In [8]:
from hyperopt import hp
from sklearn.datasets import load_boston
from sklearn.ensemble import RandomForestRegressor
from sklearn.metrics import mean_absolute_error
from sklearn.model_selection import train_test_split
import xgboost as xgb

from xgbutils import model_selection

In [2]:
data = load_boston()
X = DataFrame(data["data"], columns=data["feature_names"])
y = Series(data["target"])

X_tr, X_te, y_tr, y_te = train_test_split(X, y, test_size=0.25)
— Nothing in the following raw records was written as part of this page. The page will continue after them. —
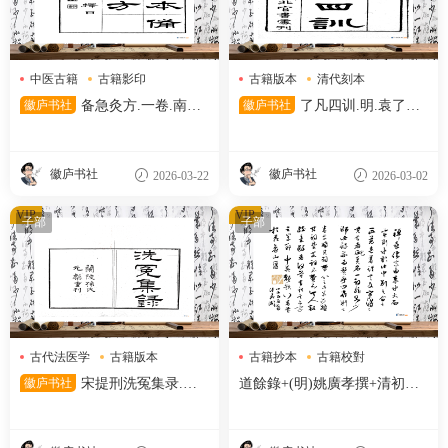
中医古籍
古籍影印
古籍版本
清代刻本
宋代刻本
清代文献
徽庐书社
备急灸方.一卷.南宋.
徽庐书社
了凡四训.明.袁了凡
闻人耆年.撰.上杭罗氏十瓣同
著.清光绪十五年湖北官书处刊
心兰室藏版.清光绪十六年影宋
本
刊本
徽庐书社
徽庐书社
2026-03-22
2026-03-02
VIP
VIP
子部
子部
古代法医学
古籍版本
古籍抄本
古籍校對
孙星衍
明代刻本
徽庐书社
宋提刑洗冤集录.五
道餘錄+(明)姚廣孝撰+清初抄
卷.南宋.宋慈著.清嘉庆十二年
本
兰陵孙星衍覆元椠本.顾广圻覆
校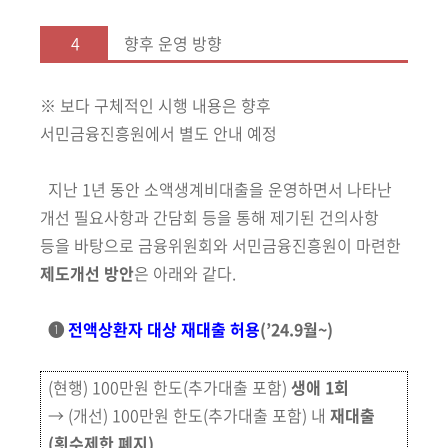
4
향후 운영 방향
※ 보다 구체적인 시행 내용은 향후
서민금융진흥원에서 별도 안내 예정
지난 1년 동안 소액생계비대출을 운영하면서 나타난
개선 필요사항과 간담회 등을 통해 제기된 건의사항
등을 바탕으로 금융위원회와 서민금융진흥원이 마련한
제도개선 방안
은 아래와 같다.
❶
전액상환자 대상 재대출 허용
(’24.9월~)
(현행) 100만원 한도(추가대출 포함)
생애 1회
→ (개선) 100만원 한도(추가대출 포함) 내
재대출
(횟수제한 폐지)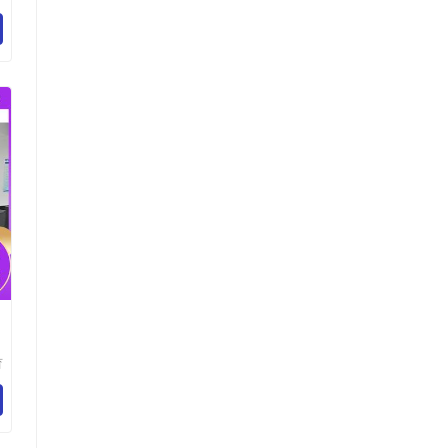
器
限
育
器
限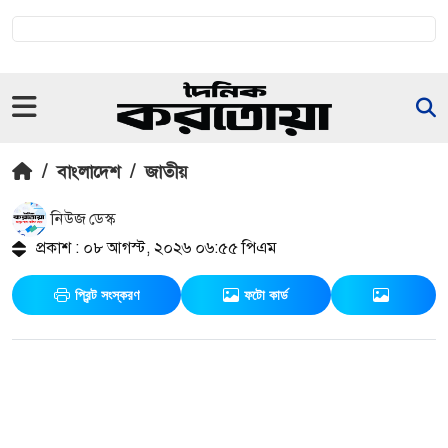
/
বাংলাদেশ
/
জাতীয়
নিউজ ডেস্ক
প্রকাশ : ০৮ আগস্ট, ২০২৬ ০৬:৫৫ পিএম
প্রিন্ট সংস্করণ
ফটো কার্ড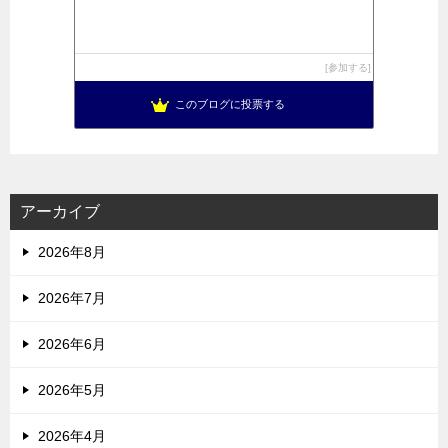
参加する
このブログに投票する
アーカイブ
2026年8月
2026年7月
2026年6月
2026年5月
2026年4月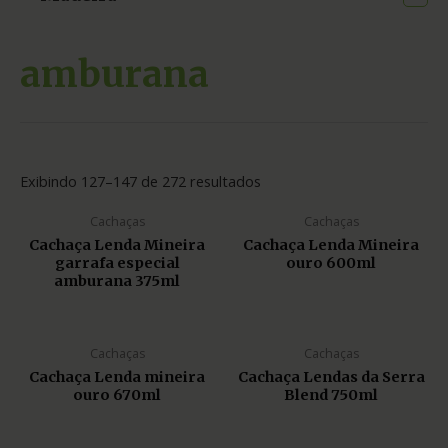
amburana
Exibindo 127–147 de 272 resultados
Cachaças
Cachaças
Cachaça Lenda Mineira
Cachaça Lenda Mineira
garrafa especial
ouro 600ml
amburana 375ml
Cachaças
Cachaças
Cachaça Lenda mineira
Cachaça Lendas da Serra
ouro 670ml
Blend 750ml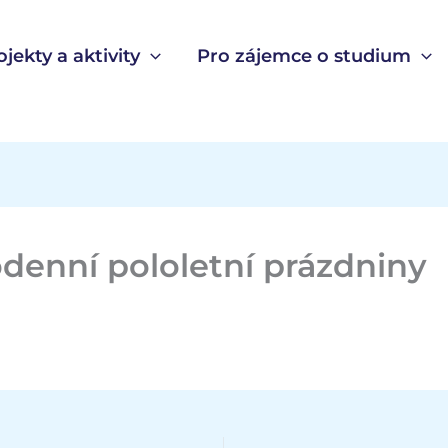
ojekty a aktivity
Pro zájemce o studium
denní pololetní prázdniny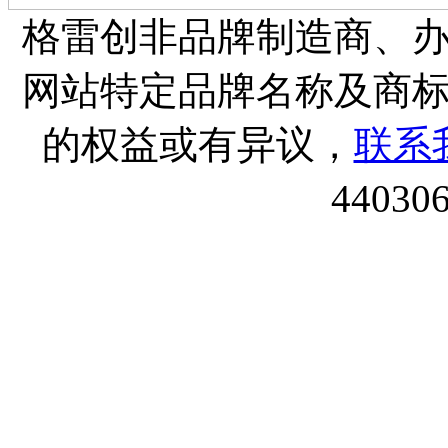
格雷创非品牌制造商、
网站特定品牌名称及商
的权益或有异议，
联系
44030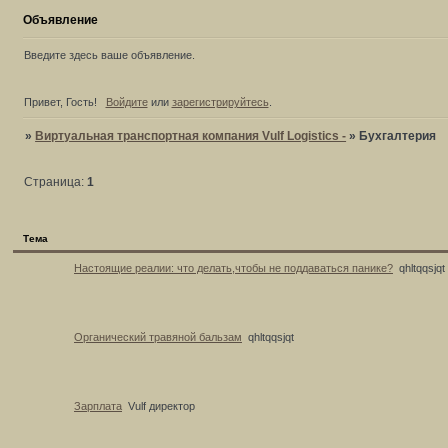
Объявление
Введите здесь ваше объявление.
Привет, Гость!
Войдите
или
зарегистрируйтесь
.
»
Виртуальная транспортная компания Vulf Logistics -
»
Бухгалтерия
Страница:
1
Тема
Настоящие реалии: что делать,чтобы не поддаваться панике?
qhltqqsjqt
Органический травяной бальзам
qhltqqsjqt
Зарплата
Vulf директор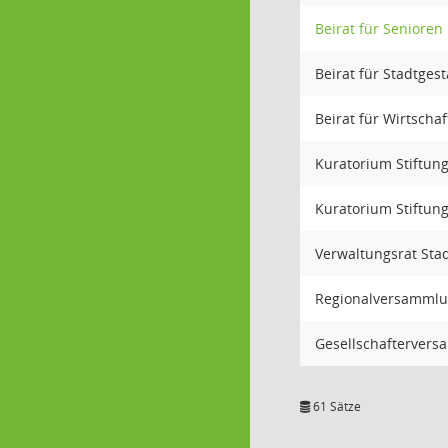
Beirat für Senioren
Beirat für Stadtges
Beirat für Wirtschaf
Kuratorium Stiftun
Kuratorium Stiftun
Verwaltungsrat Sta
Regionalversamml
Gesellschaftervers
61 Sätze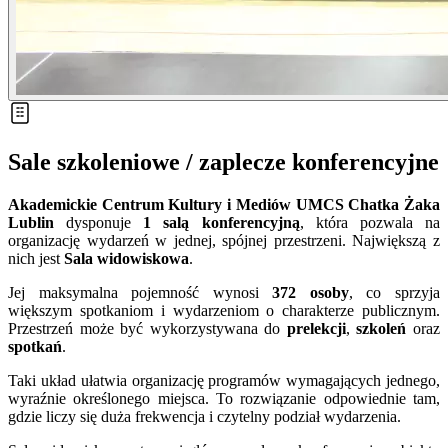
Sale szkoleniowe / zaplecze konferencyjne
Akademickie Centrum Kultury i Mediów UMCS Chatka Żaka
Lublin
dysponuje
1 salą konferencyjną
, która pozwala na
organizację wydarzeń w jednej, spójnej przestrzeni. Największą z
nich jest
Sala widowiskowa
.
Jej maksymalna pojemność wynosi
372 osoby
, co sprzyja
większym spotkaniom i wydarzeniom o charakterze publicznym.
Przestrzeń może być wykorzystywana do
prelekcji
,
szkoleń
oraz
spotkań
.
Taki układ ułatwia organizację programów wymagających jednego,
wyraźnie określonego miejsca. To rozwiązanie odpowiednie tam,
gdzie liczy się duża frekwencja i czytelny podział wydarzenia.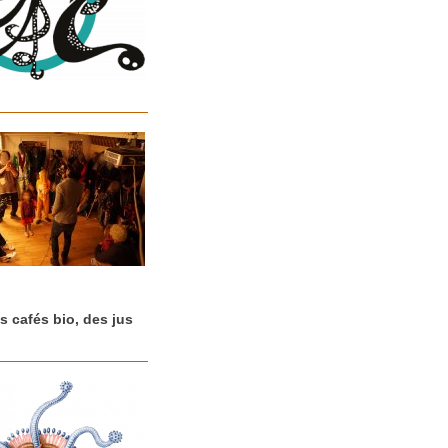
s cafés bio, des jus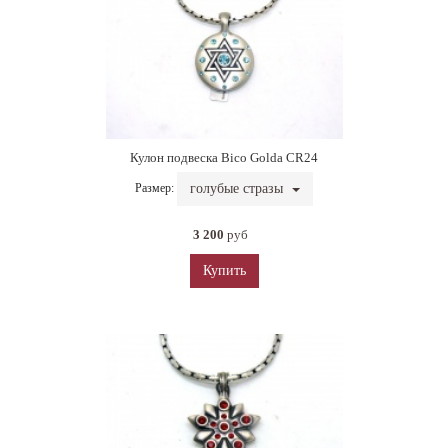
Кулон подвеска Bico Golda CR24
Размер:
голубые стразы
3 200
руб
Купить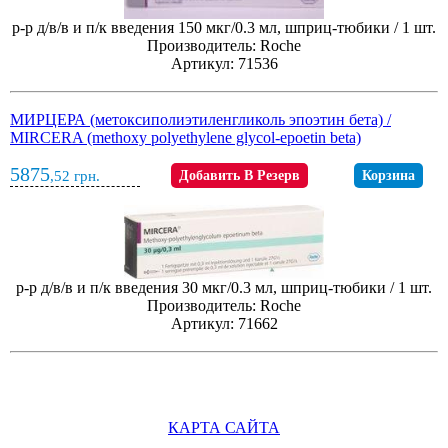
р-р д/в/в и п/к введения 150 мкг/0.3 мл, шприц-тюбики / 1 шт.
Производитель: Roche
Артикул: 71536
МИРЦЕРА (метоксиполиэтиленгликоль эпоэтин бета) /
MIRCERA (methoxy polyethylene glycol-epoetin beta)
5875
,52
грн.
Добавить В Резерв
Корзина
р-р д/в/в и п/к введения 30 мкг/0.3 мл, шприц-тюбики / 1 шт.
Производитель: Roche
Артикул: 71662
КАРТА САЙТА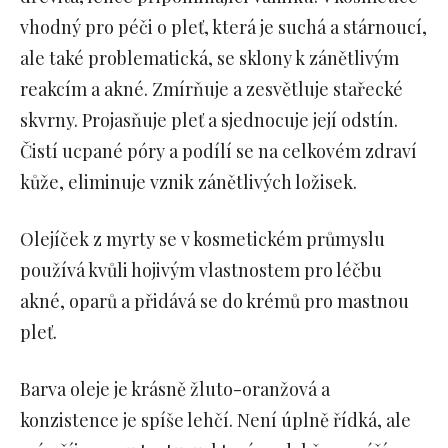
vhodný pro péči o pleť, která je suchá a stárnoucí,
ale také problematická, se sklony k zánětlivým
reakcím a akné. Zmírňuje a zesvětluje stařecké
skvrny. Projasňuje pleť a sjednocuje její odstín.
Čistí ucpané póry a podílí se na celkovém zdraví
kůže, eliminuje vznik zánětlivých ložisek.
Olejíček z myrty se v kosmetickém průmyslu
používá kvůli hojivým vlastnostem pro léčbu
akné, oparů a přidává se do krémů pro mastnou
pleť.
Barva oleje je krásně žluto-oranžová a
konzistence je spíše lehčí. Není úplně řídká, ale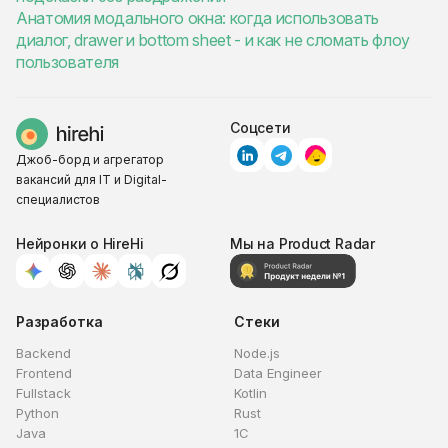
Анатомия модального окна: когда использовать
диалог, drawer и bottom sheet - и как не сломать флоу
пользователя
Соцсети
Джоб-борд и агрегатор
вакансий для IT и Digital-
специалистов
Нейронки о HireHi
Мы на Product Radar
Разработка
Стеки
Backend
Node.js
Frontend
Data Engineer
Fullstack
Kotlin
Python
Rust
Java
1C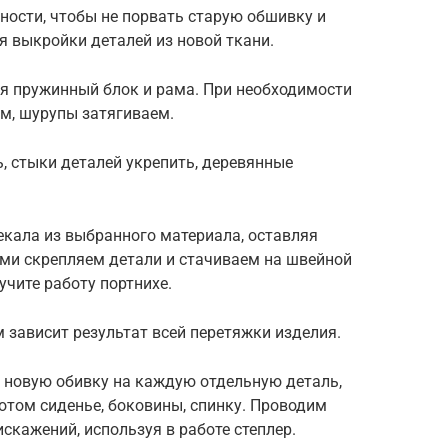
ности, чтобы не порвать старую обшивку и
я выкройки деталей из новой ткани.
ся пружинный блок и рама. При необходимости
м, шурупы затягиваем.
, стыки деталей укрепить, деревянные
екала из выбранного материала, оставляя
ми скрепляем детали и стачиваем на швейной
учите работу портнихе.
 зависит результат всей перетяжки изделия.
м новую обивку на каждую отдельную деталь,
отом сиденье, боковины, спинку. Проводим
скажений, используя в работе степлер.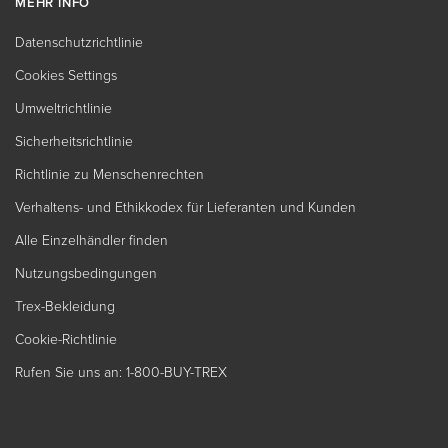
MEHR INFO
Datenschutzrichtlinie
Cookies Settings
Umweltrichtlinie
Sicherheitsrichtlinie
Richtlinie zu Menschenrechten
Verhaltens- und Ethikkodex für Lieferanten und Kunden
Alle Einzelhändler finden
Nutzungsbedingungen
Trex-Bekleidung
Cookie-Richtlinie
Rufen Sie uns an: 1-800-BUY-TREX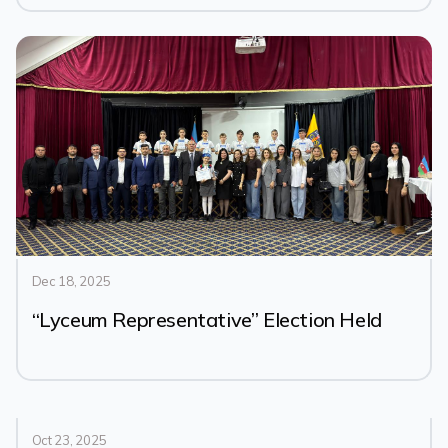
Dec 18, 2025
“Lyceum Representative” Election Held
Oct 23, 2025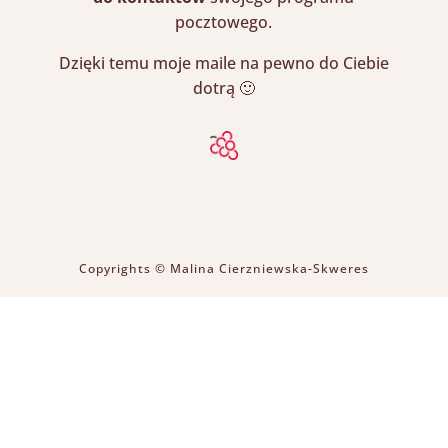
pocztowego.
Dzięki temu moje maile na pewno do Ciebie
dotrą 🙂
Copyrights © Malina Cierzniewska-Skweres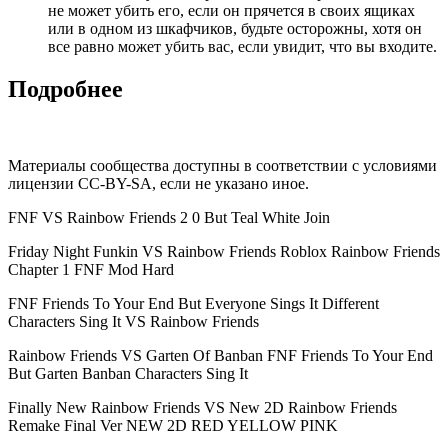
не может убить его, если он прячется в своих ящиках
или в одном из шкафчиков, будьте осторожны, хотя он
все равно может убить вас, если увидит, что вы входите.
Подробнее
Материалы сообщества доступны в соответствии с условиями
лицензии CC-BY-SA, если не указано иное.
FNF VS Rainbow Friends 2 0 But Teal White Join
Friday Night Funkin VS Rainbow Friends Roblox Rainbow Friends
Chapter 1 FNF Mod Hard
FNF Friends To Your End But Everyone Sings It Different
Characters Sing It VS Rainbow Friends
Rainbow Friends VS Garten Of Banban FNF Friends To Your End
But Garten Banban Characters Sing It
Finally New Rainbow Friends VS New 2D Rainbow Friends
Remake Final Ver NEW 2D RED YELLOW PINK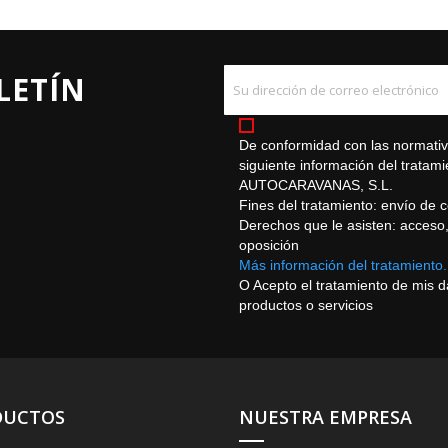
LETÍN
De conformidad con las normativa
siguiente información del trat
AUTOCARAVANAS, S.L.
Fines del tratamiento: envío de 
Derechos que le asisten: acceso, r
oposición
Más información del tratamiento.
O Acepto el tratamiento de mis 
productos o servicios
DUCTOS
NUESTRA EMPRESA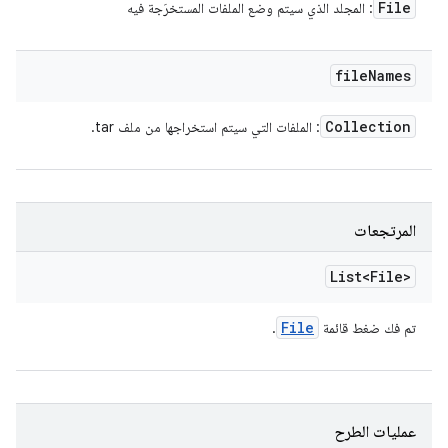
File
: المجلد الذي سيتم وضع الملفات المستخرَجة فيه
file
Names
Collection
: الملفات التي سيتم استخراجها من ملف tar.
المرتجعات
List<File>
File
تم فك ضغط قائمة
.
عمليات الطرح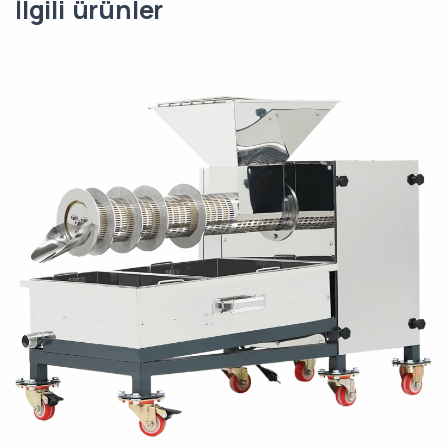
İlgili ürünler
dtrain = xgb.DMatrix(data=X_tr, label=y_tr, feature_names=X_tr.columns)
dtest = xgb.DMatrix(data=X_te, label=y_te, feature_names=X_te.columns)

In [3]:
param_space = {"max_depth": hp.quniform("max_depth", 2, 20, 1),
               "subsample": hp.quniform("subsample", 0.5, 1.0, 0.05),
               "min_child_weight": hp.quniform("min_child_weight", 0.0, 10.0, 0.1),
               "colsample_by_tree": hp.quniform("colsample_by_tree", 0.25, 1.0, 0.05)}
 
common_params = {"params": {"eta": 0.1}, "num_boost_round": 5000, 
                 "early_stopping_rounds": 50, "verbose_eval": False}

fit_params = dict(common_params.items() + {"evals": [(dtrain, "train")]}.items())
cv_params = dict(common_params.items() + {"nfold": 8, "metrics": "mae"}.items())

In [4]:
pscv = model_selection.ParamSearchCV(param_space=param_space, num_evals=50, cv_metric="mae",
                                     fit_params=fit_params, cv_params=cv_params)
pscv.fit(dtrain)
print pscv.fit_params
y_hat_gbm = pscv.predict(dtest)

{'evals': [(<xgboost.core.DMatrix object at 0x7ff1fa464b10>, 'train')], 'num_boost_round': 192, 'params': {'subsample': 0.55, 'colsample_by_tree': 0.35000000000000003, 'eta': 0.1, 'max_depth': 4, 'min_child_weight': 1.3}, 'early_stopping_rounds': 50, 'verbose_eval': False}


In [5]:
rf = RandomForestRegressor(n_estimators=1000, n_jobs=-1)
rf.fit(X_tr, y_tr)
y_hat_rf = rf.predict(X_te)

In [9]:
print "GBM loss: %0.2f" % mean_absolute_error(y_te, y_hat_gbm)
print "RF loss: %0.2f" % mean_absolute_error(y_te, y_hat_rf)

GBM loss: 2.35
RF loss: 2.39